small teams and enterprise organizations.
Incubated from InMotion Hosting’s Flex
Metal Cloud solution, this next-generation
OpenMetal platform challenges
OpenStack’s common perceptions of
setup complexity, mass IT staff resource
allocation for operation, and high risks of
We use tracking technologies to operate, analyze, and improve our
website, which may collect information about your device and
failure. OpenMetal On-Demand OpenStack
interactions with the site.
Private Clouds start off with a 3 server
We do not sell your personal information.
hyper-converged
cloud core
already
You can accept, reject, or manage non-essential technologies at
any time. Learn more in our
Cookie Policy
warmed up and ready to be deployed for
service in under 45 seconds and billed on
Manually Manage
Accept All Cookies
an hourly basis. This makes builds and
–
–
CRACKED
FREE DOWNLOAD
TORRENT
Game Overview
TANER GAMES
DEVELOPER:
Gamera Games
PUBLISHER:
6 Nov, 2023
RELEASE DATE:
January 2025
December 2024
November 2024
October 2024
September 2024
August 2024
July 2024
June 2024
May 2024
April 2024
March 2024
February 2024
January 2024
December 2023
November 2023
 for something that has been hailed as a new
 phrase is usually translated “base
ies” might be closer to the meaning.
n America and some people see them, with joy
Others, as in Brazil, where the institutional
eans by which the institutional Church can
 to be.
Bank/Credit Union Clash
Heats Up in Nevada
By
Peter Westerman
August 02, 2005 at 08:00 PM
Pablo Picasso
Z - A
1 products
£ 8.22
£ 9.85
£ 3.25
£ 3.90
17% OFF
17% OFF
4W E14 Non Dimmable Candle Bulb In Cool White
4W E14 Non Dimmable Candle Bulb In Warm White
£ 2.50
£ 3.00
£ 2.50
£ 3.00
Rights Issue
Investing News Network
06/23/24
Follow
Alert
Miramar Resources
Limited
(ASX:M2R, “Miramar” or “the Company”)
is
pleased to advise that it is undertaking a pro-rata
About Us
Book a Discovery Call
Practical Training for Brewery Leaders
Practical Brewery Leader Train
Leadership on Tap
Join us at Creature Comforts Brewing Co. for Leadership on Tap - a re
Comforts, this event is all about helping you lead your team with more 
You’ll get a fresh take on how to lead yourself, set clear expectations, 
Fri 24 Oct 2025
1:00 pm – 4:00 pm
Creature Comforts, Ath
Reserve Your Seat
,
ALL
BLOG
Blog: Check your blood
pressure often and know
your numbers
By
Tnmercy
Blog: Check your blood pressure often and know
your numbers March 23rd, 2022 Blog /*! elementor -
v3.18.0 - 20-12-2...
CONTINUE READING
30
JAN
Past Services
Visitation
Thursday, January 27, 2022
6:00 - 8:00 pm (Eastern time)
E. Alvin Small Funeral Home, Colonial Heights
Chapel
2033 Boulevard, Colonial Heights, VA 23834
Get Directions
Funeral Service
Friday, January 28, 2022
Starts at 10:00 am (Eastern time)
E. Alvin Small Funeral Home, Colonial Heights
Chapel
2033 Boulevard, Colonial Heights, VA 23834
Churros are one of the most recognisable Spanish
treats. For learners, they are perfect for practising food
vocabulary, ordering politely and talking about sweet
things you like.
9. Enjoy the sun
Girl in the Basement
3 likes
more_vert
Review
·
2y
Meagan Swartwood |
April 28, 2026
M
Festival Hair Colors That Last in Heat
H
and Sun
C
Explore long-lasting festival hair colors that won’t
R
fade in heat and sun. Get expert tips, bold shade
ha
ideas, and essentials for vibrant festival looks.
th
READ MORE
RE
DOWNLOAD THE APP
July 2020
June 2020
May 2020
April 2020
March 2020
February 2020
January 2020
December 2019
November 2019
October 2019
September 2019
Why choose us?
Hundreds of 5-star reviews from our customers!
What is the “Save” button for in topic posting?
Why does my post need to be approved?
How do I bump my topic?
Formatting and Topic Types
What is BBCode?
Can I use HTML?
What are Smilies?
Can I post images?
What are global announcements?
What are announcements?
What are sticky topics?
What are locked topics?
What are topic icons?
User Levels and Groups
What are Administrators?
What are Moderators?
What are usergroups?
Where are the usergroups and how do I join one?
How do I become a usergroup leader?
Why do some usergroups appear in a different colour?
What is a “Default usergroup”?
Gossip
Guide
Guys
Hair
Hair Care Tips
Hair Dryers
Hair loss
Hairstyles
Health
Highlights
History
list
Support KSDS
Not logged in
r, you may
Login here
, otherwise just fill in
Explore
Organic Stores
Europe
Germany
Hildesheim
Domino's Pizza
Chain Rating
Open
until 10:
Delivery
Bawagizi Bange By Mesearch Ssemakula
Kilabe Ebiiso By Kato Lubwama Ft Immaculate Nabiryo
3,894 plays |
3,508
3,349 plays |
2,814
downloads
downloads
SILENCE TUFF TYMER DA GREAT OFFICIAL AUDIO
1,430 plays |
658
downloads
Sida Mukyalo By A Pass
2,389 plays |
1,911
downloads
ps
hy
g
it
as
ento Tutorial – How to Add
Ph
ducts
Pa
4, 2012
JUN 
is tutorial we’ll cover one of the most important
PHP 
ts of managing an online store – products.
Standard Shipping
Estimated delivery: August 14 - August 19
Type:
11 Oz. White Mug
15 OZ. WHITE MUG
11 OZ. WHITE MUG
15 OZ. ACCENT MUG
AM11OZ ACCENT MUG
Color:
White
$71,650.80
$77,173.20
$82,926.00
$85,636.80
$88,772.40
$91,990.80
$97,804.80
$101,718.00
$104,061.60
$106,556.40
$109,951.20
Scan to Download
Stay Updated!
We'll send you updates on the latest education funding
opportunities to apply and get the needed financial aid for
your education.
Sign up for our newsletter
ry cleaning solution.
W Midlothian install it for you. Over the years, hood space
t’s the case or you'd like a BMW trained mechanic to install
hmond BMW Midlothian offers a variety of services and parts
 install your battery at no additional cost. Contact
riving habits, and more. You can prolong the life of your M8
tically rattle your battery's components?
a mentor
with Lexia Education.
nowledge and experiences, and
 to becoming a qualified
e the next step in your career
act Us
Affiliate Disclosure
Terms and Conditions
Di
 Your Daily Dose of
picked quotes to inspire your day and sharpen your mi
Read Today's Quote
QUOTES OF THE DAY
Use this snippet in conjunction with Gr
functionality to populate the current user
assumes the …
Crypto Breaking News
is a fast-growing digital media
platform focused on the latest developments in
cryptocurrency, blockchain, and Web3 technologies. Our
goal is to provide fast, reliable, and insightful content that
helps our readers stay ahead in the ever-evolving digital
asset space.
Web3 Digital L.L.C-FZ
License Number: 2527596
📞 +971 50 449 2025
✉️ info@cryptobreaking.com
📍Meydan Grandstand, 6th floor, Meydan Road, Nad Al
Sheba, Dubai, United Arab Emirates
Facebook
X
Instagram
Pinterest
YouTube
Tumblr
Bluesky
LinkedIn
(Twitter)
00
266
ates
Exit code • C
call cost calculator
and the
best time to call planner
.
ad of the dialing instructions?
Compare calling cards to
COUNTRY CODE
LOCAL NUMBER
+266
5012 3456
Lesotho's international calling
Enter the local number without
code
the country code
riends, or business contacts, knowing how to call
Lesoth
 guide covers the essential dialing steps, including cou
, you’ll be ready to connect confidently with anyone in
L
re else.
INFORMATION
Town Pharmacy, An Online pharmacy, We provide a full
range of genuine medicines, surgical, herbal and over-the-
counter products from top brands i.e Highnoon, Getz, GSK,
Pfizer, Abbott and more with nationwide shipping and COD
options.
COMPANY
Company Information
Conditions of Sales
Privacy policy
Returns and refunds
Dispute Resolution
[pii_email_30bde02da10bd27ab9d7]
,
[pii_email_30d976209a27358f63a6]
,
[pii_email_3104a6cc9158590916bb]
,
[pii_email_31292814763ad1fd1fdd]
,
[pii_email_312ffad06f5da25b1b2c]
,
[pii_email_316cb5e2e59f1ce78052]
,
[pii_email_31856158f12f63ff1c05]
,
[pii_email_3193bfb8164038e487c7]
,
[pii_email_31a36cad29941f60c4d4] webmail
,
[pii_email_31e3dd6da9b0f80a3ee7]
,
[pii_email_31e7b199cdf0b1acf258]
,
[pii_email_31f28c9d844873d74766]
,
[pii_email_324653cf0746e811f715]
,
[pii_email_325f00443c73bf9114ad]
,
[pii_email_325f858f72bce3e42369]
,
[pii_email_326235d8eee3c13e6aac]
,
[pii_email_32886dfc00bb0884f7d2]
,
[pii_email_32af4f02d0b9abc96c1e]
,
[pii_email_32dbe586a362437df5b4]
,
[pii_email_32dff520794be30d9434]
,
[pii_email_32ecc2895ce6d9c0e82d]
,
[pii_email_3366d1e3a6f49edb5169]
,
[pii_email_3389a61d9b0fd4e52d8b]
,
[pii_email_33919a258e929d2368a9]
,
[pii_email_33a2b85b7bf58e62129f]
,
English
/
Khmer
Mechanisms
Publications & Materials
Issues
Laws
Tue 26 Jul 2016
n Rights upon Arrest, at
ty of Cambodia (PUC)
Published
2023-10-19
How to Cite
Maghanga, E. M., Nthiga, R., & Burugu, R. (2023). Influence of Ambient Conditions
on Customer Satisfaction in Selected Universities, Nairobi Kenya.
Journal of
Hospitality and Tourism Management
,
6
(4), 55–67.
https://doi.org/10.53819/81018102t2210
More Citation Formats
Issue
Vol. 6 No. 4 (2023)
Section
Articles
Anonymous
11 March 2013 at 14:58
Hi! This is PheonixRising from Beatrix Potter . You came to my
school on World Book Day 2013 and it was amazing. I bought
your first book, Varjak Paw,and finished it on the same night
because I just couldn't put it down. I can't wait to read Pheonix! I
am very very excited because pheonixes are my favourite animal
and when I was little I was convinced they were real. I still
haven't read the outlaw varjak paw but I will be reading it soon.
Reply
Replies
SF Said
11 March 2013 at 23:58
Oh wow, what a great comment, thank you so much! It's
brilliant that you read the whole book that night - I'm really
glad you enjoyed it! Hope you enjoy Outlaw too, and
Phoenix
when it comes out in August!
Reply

────────────────

__What you will do__. Nothing but the lines holding the word "OpenMetal" should be returned from the listing above.

__Answer to the exercise__.
OpenMetal platform challenges
failure. OpenMetal On-Demand OpenStack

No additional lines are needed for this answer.